• gece gece izleyince bir garip eden film. fazla beklentiye sahip olmadan izleyince olmuş diyebiliyoruz. müzikler ise- tabi içinde bruce dickinson ve iron maiden da olunca- oldukça şık olmuş.kısacası sizi bekleyen içine bol erotizm, az biraz şiddet sıkıştırılmış, içinde dini ritüller falan barındıran ilginç seneryolu bir gerilim filmi.
  • --- spoiler ---

    bruce dickinson babamızı, aleister crowley'in ev sahibi kör adam rolüyle görüyoruz filmde. hikaye biraz kopuk ama ilk denemede o kadar kusur olsun diyelim. simon callow* ve jud charlton'ın* oyunculukları muhteşem. ingiliz aksanı'ndan pek hazzetmiyorsanız bir yerden sonra sıkılabilirsiniz. yazmamak olmaz; man of sorrows kapanış için mükemmel bir seçim olmuş.

    --- spoiler ---
  • bu albümün kapanışındaki, -yani the alchemist’in son 2-3 dakikasındaki- kabullenme, huzuru bulma bruce dickinson’ın iron maiden dan ayrılışının ardından geçirdiği depresif dönemin sona erişini sembolize eder.
  • dinlediğim en güzel heavy metal albümlerinden, izlediğim en boktan filmlerden biri.
  • senaristlerinden birisi de bruce dickinson olan konusu son derece ilginç, ancak olmamış film. aslında izlemeye kalktığımda crowley ile ilgili bir fikrim yoktu, belki de bunun için bir şey anlaşılamadı filmden. daha sonra internet ve ekşi sözlük'te edindiğim bilgilerin akabinde bir kez daha izler miyim ? hayır izlemem. bilgi sahibi olarak oturup izleseydim daha fazla keyif verir miydi ? hayır vermezdi.
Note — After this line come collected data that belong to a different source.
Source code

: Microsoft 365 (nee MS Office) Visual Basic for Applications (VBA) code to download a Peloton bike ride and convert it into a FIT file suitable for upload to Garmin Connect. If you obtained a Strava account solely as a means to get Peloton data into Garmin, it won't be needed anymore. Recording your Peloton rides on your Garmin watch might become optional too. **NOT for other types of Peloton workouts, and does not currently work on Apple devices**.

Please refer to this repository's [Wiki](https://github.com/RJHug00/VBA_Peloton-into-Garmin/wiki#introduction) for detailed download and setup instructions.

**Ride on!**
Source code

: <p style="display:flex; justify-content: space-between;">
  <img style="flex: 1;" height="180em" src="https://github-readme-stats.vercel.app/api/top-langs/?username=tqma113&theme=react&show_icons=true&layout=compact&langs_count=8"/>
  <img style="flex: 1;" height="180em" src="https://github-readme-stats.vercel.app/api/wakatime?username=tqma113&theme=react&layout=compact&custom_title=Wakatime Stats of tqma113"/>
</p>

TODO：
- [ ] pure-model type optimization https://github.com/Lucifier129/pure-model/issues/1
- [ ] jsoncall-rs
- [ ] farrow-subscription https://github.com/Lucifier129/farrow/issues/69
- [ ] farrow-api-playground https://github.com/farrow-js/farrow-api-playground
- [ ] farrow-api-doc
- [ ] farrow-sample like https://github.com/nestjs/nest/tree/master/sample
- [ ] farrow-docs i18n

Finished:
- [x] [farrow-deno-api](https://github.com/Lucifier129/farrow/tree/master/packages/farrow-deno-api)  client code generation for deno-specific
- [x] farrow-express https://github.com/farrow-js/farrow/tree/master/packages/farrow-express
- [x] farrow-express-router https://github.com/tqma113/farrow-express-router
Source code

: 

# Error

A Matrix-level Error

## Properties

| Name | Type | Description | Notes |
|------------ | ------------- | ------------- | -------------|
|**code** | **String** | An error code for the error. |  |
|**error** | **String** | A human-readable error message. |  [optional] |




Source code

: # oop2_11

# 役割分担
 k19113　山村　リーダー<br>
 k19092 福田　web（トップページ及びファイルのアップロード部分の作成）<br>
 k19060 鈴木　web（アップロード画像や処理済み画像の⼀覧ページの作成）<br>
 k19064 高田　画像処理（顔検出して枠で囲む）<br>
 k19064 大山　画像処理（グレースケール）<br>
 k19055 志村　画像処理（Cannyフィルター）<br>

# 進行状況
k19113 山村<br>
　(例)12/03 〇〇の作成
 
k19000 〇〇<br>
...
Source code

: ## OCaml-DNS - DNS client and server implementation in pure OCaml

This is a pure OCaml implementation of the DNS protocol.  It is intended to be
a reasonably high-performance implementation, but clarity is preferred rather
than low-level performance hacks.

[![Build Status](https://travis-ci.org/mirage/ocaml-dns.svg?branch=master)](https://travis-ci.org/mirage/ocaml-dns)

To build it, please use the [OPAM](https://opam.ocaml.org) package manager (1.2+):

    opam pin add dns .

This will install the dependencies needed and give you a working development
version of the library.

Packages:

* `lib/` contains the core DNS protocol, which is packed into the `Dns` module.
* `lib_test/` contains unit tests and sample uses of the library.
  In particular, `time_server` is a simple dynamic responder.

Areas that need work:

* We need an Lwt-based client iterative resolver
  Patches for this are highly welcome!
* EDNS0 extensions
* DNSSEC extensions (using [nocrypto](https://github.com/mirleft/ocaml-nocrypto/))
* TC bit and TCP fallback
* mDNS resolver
    bruce candır; lakin bu film hem çok kopuk, hem de her şeyi öyle bir sıkıştırmış ki...
  • bruce dickinson'in iron maiden'la okult ve $eytani her ne sembolizm varsa album kapaklarina, konserlere dekor yapmasi beni her zaman killandirmi$ti, aleister crowley gibi bir sapik (ki aleister crowley harbi bir sapiktir) hakkinda film yapmasi ile satanist ögelere gönül verdigine dair pek suphem kalmadi.

    “… we’ve referred to things like the tarot and ideas of people like aleister crowley” demi$ bruce 84'te.
  • film olanı harbi korkunç bir şeydi bunun. bi bok anlaşılmıyordu.

    (bkz: gelmiş geçmiş en beyin yakan film)
  • crowley oh yeah diyerek, imdb puanına rağmen izlemeye yeltendiğim bruce dickinson ve julian doyle imzalı kopuk film.

    okültizm, dickinson falan da kurtaramadı filmi nazarımda. bir süre sonra dickinson parçalarının olduğu sahneler hariç, filmi atlayarak izleme moduna giriyorsunuz. haksızlık olmasın diyerek geri sarıyorsunuz ama harcanan zaman dışında değişen pek de bir şey olmuyor.

    spoiler falan kasmıyorum çünkü çok kötü abi. crowley'nin evsiz elemana giriştiği sahnede çalan the wicker man ve tabii ki filmin en güzel yeri olan end credits (çünkü bitiyor) kısmında giren man of sorrows haricinde bahsedecek pek de bir şey yok gibi.